§ ACTIVITY
From the entries below, output the line with "left shoulder: (183, 205)" and each following line up to and including the line with "left eye: (187, 99)", exactly as written.

§ DATASET EXCERPTS
****************************************

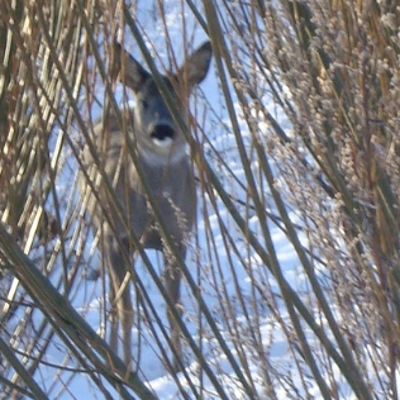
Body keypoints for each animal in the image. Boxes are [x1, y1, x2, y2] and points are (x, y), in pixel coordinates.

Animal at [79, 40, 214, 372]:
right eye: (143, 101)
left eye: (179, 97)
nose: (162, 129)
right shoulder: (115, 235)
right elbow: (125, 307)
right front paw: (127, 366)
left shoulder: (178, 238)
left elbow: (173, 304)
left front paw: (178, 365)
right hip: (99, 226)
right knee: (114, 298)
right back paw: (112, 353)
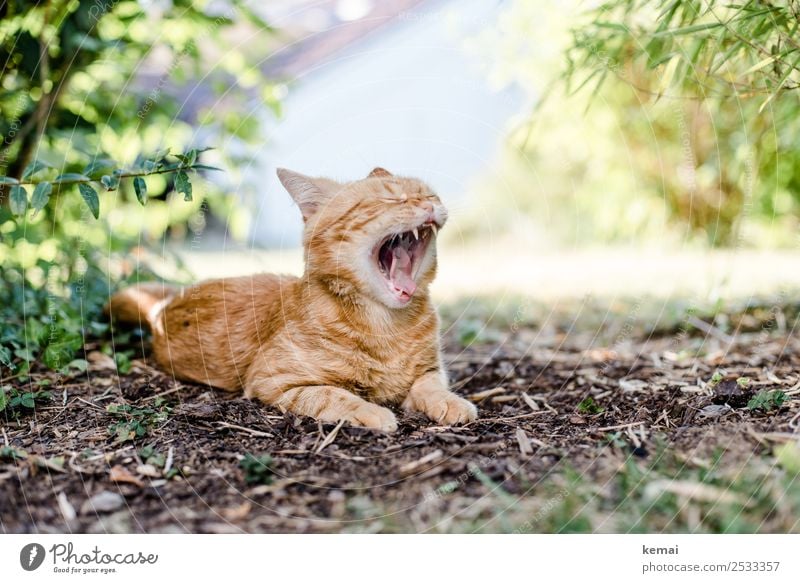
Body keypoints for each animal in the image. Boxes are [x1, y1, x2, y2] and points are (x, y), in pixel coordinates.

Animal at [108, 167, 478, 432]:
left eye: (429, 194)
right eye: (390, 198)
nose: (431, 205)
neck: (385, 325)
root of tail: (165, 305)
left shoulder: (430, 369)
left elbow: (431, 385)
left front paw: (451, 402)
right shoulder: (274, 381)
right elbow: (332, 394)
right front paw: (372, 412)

****************************************

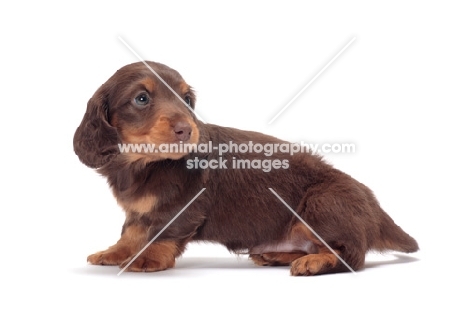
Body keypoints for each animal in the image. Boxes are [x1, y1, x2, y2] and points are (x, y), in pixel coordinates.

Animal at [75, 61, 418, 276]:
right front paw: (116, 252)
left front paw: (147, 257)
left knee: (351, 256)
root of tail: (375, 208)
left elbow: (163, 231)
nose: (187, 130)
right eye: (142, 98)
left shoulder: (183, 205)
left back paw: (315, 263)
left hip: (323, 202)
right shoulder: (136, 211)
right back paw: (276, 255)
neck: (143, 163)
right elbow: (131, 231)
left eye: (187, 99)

****************************************

§ WRITTEN SOLUTION
left shoulder: (183, 205)
left back paw: (315, 263)
left hip: (323, 202)
right shoulder: (136, 211)
right back paw: (276, 255)
neck: (143, 163)
right elbow: (131, 231)
left eye: (187, 99)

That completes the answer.